Meeting with the leaders of India, Australia and Japan, President Joe Biden declared Friday that the U.S. and other members of the Indo-Pacific alliance known as “the Quad" are showing they “know how to get things done" in an increasingly complicated corner of the globe.
President Biden and his fellow leaders — Australian Prime Minister Scott Morrison, Indian Prime Minister Narendra Modi and Japanese Prime Minister Yoshihide Suga — are all grappling with a rising China that Biden has accused of coercive economic practices and unsettling military maneuvering.
They made no direct mention of China as they opened the group's first ever in-person meeting, but the Pacific power was sure to be a major focus as they headed into private talks.
On broader issues, President Biden has repeatedly made a case that the U.S. and like-minded allies need to deliver results on the COVID-19 pandemic, climate change and other fundamental matters with the world in what he's deemed a race between democracies and autocracies.
Morrison and the others seemed to pick up that message as they opened Friday's summit.
“We are liberal democracies, believe in a world order that favors freedom,” Morrison said. "And we believe in a free and open Indo-Pacific, because we know that’s what delivers a strong, stable and prosperous region.
Before the gathering on Friday afternoon, President Biden sat down with Modi in the Oval Office. He was also to have a one-on-one with Suga, who is soon to step down from his post.
At the afternoon summit, the Quad leaders were expected to announce a coronavirus vaccine initiative and plans to bolster semiconductor supply chains. President Biden announced the Quad had created a program to bring graduate students in science and technology to U.S. universities. After the summit, Morrison and Suga met with Vice President Kamala Harris for further talks; Modi met separately with Harris on Thursday.
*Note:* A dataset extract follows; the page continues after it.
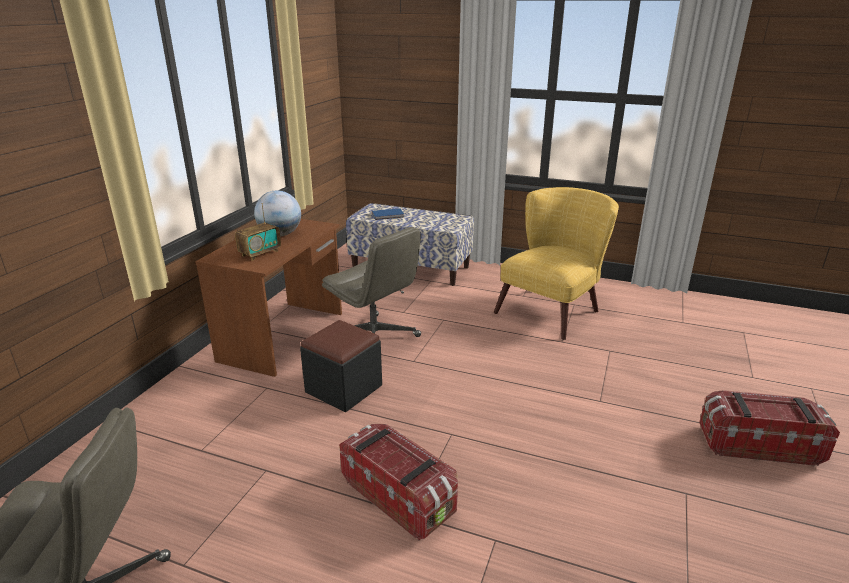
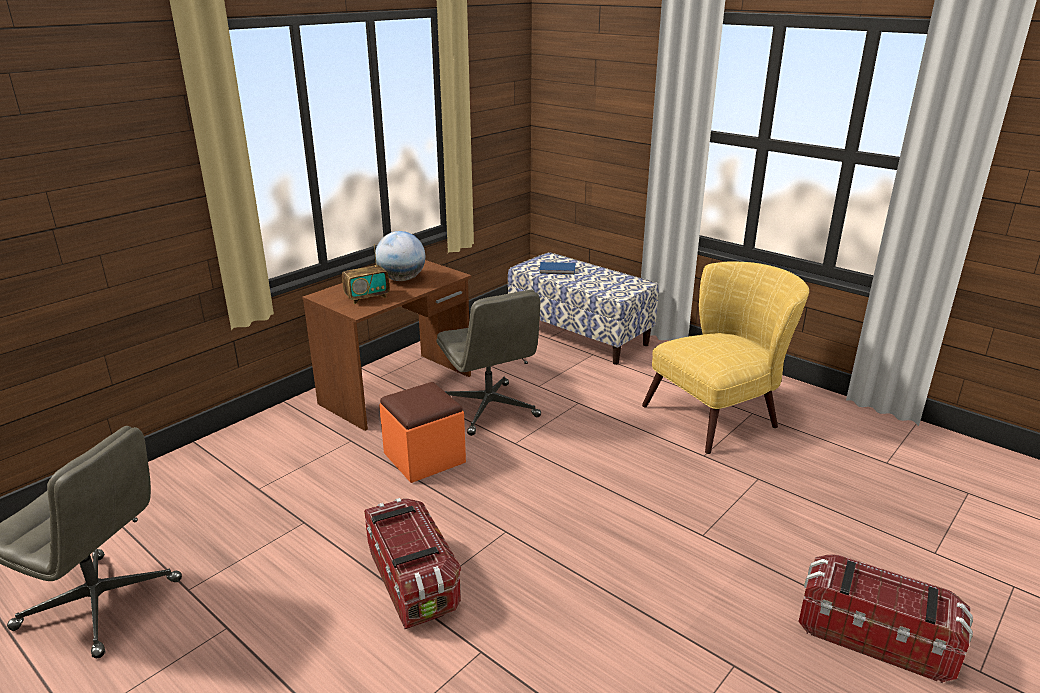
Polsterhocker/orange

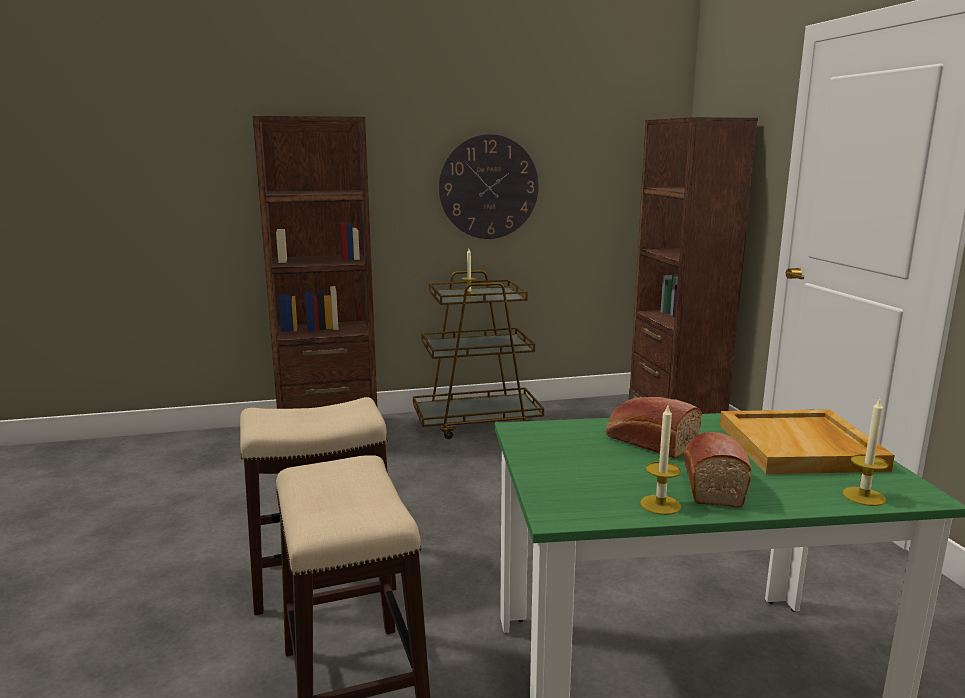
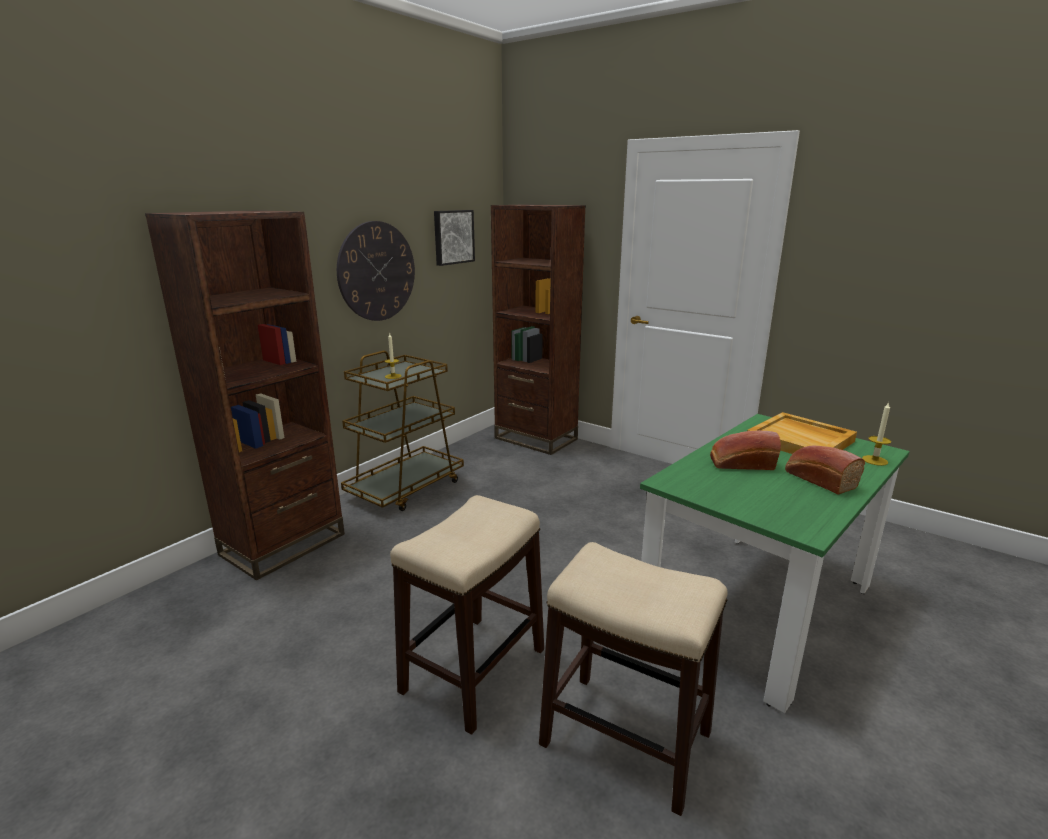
Kerze (2nd from left in the first image)
Bild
The Quad is an informal alliance formed during the response to the 2004 Indian Ocean tsunami that killed some 230,000 people. President Biden has sought to reinvigorate the alliance, putting a spotlight on a chief foreign policy goal: greater attention to the Pacific and a rising China. The alliance met earlier this year, virtually, and announced plans to boost vaccination manufacturing in India.
The Japanese and Indian governments welcomed a recent announcement that the U.S., as part of a new alliance with Britain and Australia, would equip Australia with nuclear-powered submarines.
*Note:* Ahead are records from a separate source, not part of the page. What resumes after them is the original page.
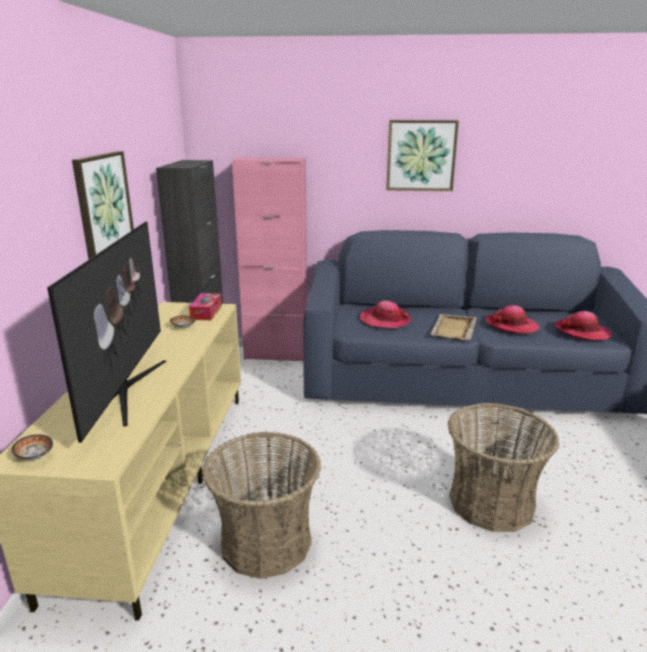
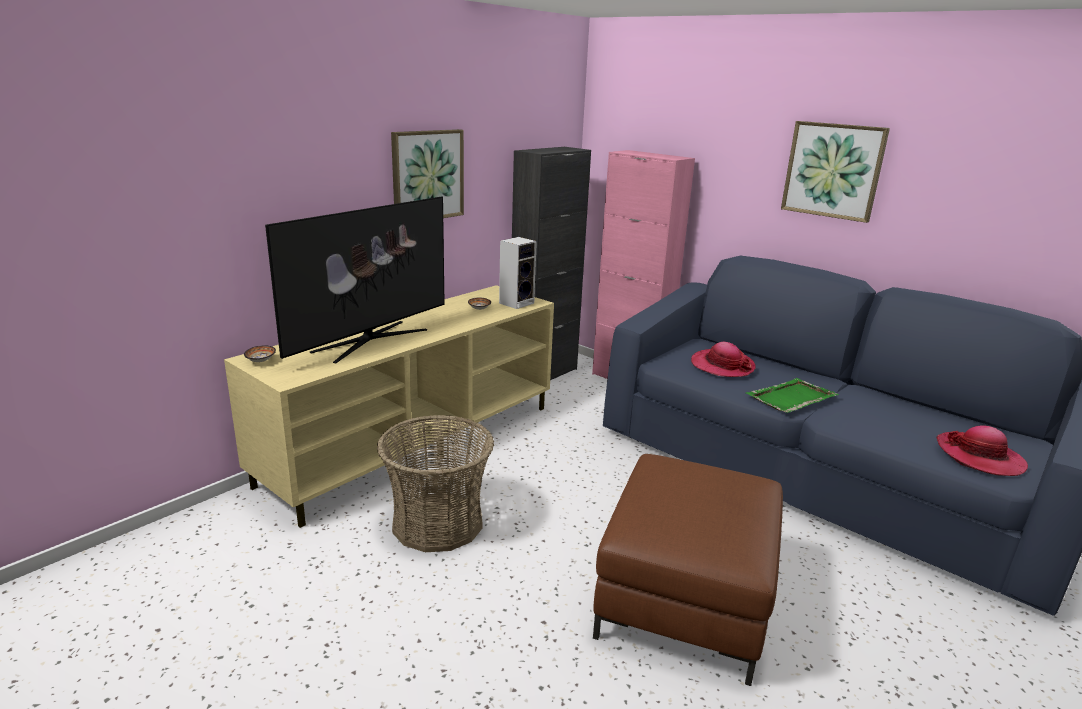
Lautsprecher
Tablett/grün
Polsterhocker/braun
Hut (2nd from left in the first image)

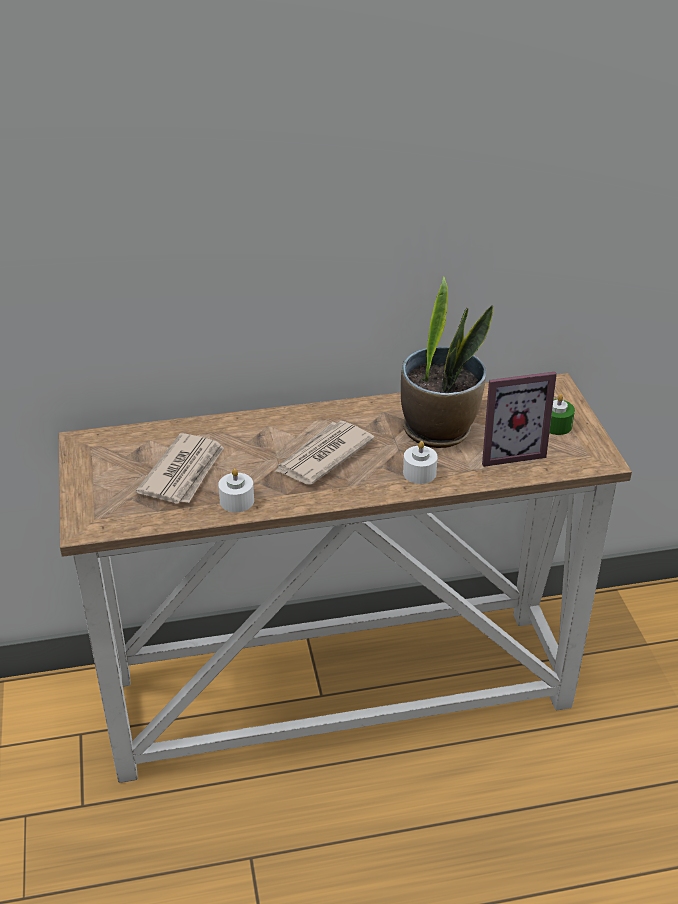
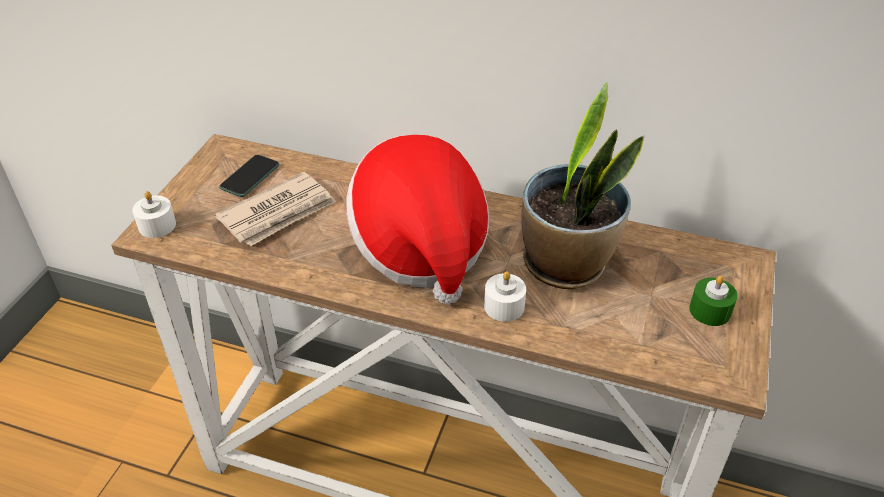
Kerze/weiß (1st from left)
Hut
Bilderrahmen
Handy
That will allow Australia to conduct longer patrols and give it an edge on the Chinese navy. But the announcement infuriated France, which accused the Biden administration of stabbing it in the back by squelching its own $66 billion deal to provide diesel-powered submarines.
Tensions between President Biden and French President Emmanuel Macron eased after the two leaders spoke Wednesday and agreed to take steps to coordinate more closely in the Indo-Pacific.
Michael Green, who served as senior director for Asia at the National Security Council during the George W. Bush administration, said Japan and India welcome the United States-United Kingdom-Australian alliance “because it will really for the next 50 years reset the trajectories in naval power in the Pacific and from the perspective of those countries stabilize things as China massively builds up its naval forces.”
But Chinese Foreign Ministry spokesperson Zhao Lijian has called it a reflection of “outdated Cold War, zero-sum mentality and narrow-minded geopolitical perception” that will intensify a regional arms race.
Additional reporting from the Associated Press.